(Saved entries)
────────────────────────────────────────

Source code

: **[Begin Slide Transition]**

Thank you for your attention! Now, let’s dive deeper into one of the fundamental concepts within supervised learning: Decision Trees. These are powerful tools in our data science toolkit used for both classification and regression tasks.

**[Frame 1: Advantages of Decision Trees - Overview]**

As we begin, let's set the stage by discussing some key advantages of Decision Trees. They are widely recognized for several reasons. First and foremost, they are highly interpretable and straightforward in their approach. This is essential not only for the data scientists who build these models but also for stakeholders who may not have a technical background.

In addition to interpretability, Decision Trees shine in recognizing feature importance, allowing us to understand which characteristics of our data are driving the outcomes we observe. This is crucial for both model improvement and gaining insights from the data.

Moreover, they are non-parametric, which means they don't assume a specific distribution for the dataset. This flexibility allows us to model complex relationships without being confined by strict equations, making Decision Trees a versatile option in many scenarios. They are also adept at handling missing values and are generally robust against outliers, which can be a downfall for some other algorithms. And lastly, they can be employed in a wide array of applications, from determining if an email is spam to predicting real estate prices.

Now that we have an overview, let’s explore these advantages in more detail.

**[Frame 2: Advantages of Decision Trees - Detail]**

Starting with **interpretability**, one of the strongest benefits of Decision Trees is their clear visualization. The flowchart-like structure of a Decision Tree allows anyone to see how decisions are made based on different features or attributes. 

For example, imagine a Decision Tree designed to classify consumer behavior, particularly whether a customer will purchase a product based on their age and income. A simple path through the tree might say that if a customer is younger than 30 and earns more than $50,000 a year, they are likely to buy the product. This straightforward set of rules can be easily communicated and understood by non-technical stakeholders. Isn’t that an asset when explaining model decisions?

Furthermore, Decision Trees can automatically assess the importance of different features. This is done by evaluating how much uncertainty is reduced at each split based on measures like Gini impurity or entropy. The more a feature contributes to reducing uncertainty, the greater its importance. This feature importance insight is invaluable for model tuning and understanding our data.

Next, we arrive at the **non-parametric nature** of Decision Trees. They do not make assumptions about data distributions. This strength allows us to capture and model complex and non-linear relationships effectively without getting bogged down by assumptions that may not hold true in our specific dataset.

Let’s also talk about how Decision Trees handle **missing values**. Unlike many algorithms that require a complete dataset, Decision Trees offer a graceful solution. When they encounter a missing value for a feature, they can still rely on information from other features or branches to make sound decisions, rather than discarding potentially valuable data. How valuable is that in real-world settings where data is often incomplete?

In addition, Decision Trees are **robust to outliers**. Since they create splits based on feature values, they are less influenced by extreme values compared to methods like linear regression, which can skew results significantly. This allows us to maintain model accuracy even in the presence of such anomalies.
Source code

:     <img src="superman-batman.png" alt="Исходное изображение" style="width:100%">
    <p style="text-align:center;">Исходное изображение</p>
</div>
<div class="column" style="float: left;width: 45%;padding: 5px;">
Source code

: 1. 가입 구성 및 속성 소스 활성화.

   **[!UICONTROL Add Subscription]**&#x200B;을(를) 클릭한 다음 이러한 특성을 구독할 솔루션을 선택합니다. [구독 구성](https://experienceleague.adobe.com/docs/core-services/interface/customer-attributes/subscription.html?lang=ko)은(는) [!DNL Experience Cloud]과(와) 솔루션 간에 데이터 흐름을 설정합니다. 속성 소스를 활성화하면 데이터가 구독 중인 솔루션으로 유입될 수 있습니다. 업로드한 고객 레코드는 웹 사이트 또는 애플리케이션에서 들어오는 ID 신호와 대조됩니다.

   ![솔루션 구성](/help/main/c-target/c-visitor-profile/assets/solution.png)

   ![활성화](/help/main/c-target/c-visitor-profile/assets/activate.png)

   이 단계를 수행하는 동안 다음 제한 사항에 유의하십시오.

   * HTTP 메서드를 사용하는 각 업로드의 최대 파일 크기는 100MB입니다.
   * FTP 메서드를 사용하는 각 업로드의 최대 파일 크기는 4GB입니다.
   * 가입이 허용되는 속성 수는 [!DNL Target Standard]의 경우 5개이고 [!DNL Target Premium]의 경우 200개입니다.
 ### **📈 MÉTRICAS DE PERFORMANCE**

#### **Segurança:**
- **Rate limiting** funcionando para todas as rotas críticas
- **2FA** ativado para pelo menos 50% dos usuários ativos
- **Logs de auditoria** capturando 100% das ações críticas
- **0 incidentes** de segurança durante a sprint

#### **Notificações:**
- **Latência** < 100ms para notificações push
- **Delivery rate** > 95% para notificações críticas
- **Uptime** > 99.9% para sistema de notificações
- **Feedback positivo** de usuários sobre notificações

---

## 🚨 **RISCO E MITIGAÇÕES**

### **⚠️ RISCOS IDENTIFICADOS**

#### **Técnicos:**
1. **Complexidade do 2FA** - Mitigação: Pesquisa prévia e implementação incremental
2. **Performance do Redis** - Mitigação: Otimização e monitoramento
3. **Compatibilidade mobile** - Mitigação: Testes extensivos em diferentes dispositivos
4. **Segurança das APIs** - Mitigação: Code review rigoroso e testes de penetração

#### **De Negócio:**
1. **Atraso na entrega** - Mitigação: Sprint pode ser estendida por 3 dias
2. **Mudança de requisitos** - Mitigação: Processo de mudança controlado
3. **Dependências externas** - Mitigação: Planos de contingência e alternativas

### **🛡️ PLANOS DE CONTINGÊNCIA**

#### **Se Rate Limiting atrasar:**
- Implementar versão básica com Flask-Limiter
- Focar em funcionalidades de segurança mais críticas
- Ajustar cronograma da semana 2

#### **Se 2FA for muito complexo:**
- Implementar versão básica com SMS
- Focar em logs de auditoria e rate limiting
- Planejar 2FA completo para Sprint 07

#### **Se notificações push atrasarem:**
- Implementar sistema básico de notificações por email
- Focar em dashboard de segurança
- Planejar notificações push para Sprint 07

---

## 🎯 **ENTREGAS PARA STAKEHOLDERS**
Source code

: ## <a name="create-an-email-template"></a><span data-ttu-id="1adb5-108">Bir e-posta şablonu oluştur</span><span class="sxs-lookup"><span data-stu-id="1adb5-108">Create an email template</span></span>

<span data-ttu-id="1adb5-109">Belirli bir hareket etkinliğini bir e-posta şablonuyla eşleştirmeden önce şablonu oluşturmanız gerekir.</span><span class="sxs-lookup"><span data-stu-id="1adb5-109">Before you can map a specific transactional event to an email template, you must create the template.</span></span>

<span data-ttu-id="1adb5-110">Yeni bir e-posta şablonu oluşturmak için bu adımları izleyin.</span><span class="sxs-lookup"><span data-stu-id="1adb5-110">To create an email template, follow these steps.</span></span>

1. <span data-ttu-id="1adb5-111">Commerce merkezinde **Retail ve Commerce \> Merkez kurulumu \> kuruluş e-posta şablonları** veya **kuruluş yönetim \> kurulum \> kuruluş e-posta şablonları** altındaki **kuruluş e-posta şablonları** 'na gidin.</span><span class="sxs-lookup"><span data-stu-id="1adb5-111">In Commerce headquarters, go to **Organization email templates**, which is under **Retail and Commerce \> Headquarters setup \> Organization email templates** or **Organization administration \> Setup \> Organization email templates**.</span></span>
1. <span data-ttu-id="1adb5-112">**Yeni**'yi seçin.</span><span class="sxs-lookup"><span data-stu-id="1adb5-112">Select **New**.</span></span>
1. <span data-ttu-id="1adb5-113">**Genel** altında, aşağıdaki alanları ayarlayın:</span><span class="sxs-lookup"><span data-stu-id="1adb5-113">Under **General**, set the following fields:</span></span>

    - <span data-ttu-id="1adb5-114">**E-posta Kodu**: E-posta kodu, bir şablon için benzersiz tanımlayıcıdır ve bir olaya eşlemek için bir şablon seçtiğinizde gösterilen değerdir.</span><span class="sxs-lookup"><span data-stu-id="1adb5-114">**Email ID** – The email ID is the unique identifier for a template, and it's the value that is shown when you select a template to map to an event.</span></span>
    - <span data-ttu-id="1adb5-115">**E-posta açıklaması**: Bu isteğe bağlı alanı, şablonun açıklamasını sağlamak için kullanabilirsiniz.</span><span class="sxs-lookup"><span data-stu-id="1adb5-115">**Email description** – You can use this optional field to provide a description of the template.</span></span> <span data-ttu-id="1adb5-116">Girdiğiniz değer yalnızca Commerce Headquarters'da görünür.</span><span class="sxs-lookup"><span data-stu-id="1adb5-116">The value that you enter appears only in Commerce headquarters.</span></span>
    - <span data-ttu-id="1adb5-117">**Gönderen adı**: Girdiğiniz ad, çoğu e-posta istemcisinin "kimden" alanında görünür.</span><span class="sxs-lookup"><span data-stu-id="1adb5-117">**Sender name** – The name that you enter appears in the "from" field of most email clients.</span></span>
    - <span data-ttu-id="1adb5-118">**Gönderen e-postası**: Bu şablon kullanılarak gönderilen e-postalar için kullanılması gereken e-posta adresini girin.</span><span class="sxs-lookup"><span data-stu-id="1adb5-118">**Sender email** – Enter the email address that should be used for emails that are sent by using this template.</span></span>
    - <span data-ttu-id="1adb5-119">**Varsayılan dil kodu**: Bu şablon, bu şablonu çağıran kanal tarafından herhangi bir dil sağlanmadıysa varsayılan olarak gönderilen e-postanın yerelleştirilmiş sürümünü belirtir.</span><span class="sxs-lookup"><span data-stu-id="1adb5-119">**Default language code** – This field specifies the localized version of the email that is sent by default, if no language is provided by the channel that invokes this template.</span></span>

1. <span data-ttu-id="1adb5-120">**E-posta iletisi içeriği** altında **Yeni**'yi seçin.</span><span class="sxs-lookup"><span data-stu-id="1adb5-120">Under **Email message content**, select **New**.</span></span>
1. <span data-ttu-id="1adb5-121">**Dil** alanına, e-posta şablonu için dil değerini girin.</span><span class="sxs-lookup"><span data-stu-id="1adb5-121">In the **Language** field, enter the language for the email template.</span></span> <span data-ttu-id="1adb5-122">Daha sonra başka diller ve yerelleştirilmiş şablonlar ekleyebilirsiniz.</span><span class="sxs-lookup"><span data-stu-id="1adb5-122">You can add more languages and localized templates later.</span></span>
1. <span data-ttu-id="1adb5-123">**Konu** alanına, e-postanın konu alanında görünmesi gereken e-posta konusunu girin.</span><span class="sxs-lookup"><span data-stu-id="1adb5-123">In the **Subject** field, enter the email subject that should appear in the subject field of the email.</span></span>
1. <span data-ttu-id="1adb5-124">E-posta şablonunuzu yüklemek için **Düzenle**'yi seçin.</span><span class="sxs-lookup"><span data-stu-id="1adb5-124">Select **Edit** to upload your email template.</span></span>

────────────────────────────────────────

ACTIVITY ▸ Say how many lines above include "technical". The number alone is the answer.

ANSWER SECTION ▸ 2